■ **ACTION ITEM**
When copying the data below, keep only the lines from the one with "left shoulder: (193, 141)" through the one with "right shoulder: (110, 85)", word for word, and skip the pictures.

■ **EXERCISE MATERIALS**

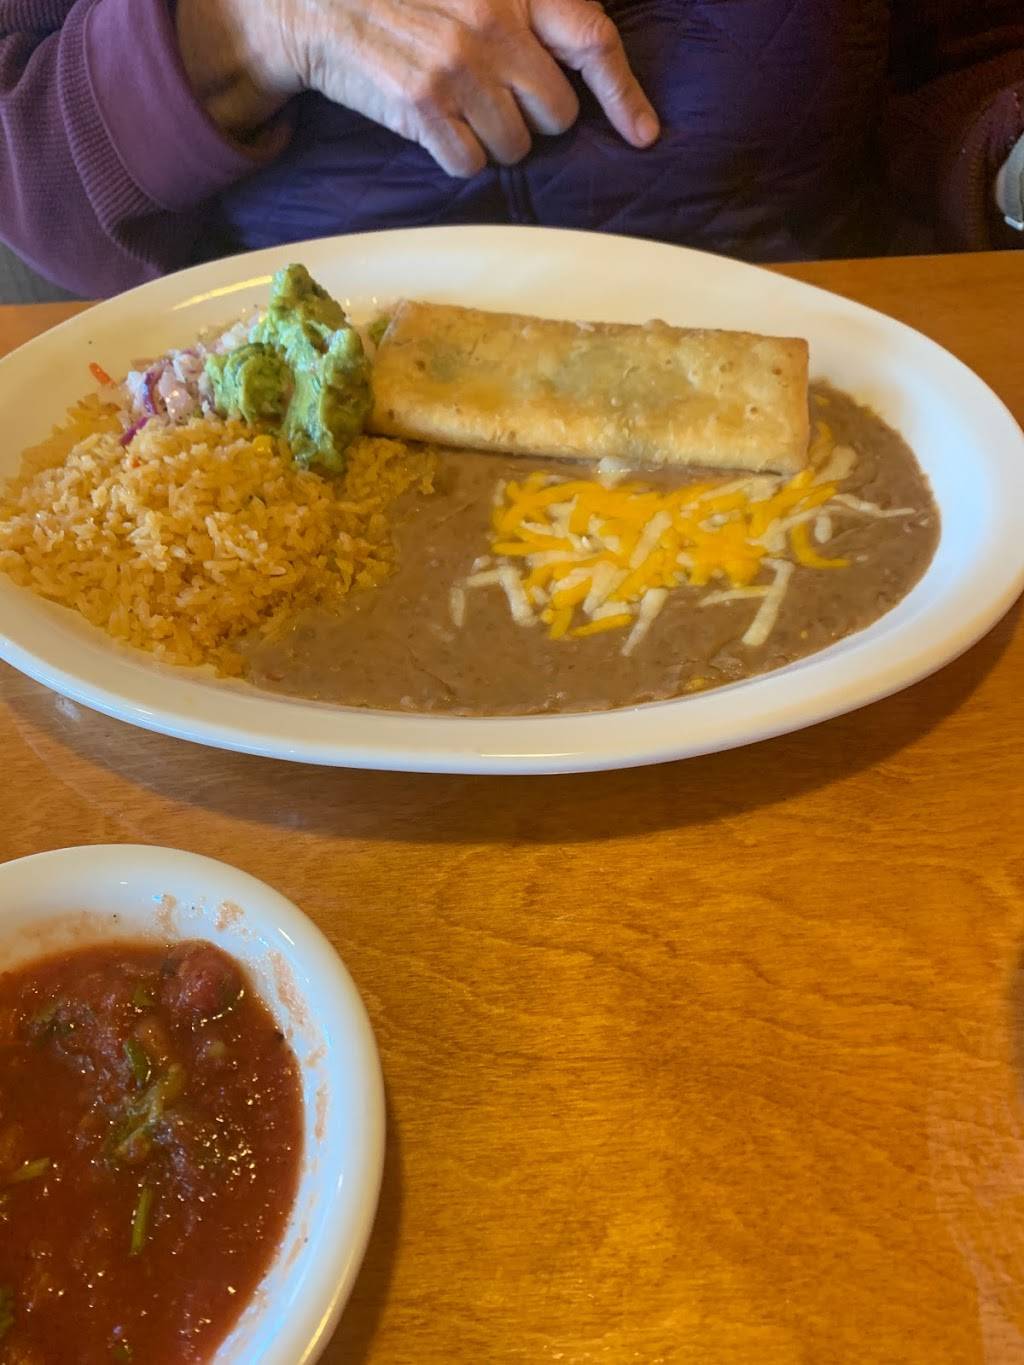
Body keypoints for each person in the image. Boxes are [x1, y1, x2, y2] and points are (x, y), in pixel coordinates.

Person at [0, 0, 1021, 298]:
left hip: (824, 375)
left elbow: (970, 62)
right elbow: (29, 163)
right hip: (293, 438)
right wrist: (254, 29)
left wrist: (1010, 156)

...

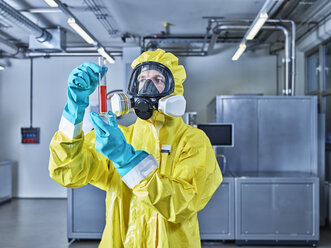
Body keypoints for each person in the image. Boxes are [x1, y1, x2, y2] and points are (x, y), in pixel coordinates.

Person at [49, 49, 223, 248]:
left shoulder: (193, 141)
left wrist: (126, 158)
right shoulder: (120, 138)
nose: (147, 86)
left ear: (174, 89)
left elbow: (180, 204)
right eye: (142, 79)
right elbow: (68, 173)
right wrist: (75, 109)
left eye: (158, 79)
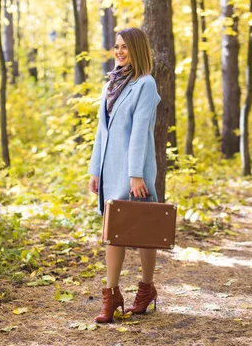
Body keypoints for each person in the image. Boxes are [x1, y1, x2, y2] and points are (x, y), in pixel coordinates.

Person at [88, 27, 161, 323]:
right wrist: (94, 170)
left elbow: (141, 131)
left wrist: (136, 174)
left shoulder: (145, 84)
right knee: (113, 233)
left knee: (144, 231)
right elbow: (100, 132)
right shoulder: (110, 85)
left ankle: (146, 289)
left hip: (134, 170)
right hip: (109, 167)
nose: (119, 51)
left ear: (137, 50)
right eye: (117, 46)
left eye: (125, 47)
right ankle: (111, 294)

■ **OUTPUT FOR THIS TASK**
left shoulder: (193, 141)
left wrist: (126, 158)
right shoulder: (120, 138)
nose: (147, 86)
left ear: (174, 89)
left elbow: (180, 204)
right eye: (142, 79)
right elbow: (68, 173)
right wrist: (75, 109)
left eye: (158, 79)
Body keypoints for each person in the image. Boxes are [x1, y1, x2, y2] and points are (x, y), in pixel coordinates.

Person at [88, 27, 161, 323]:
right wrist: (94, 170)
left elbow: (141, 131)
left wrist: (136, 174)
left shoulder: (145, 84)
right knee: (113, 233)
left knee: (144, 231)
right elbow: (100, 132)
right shoulder: (110, 85)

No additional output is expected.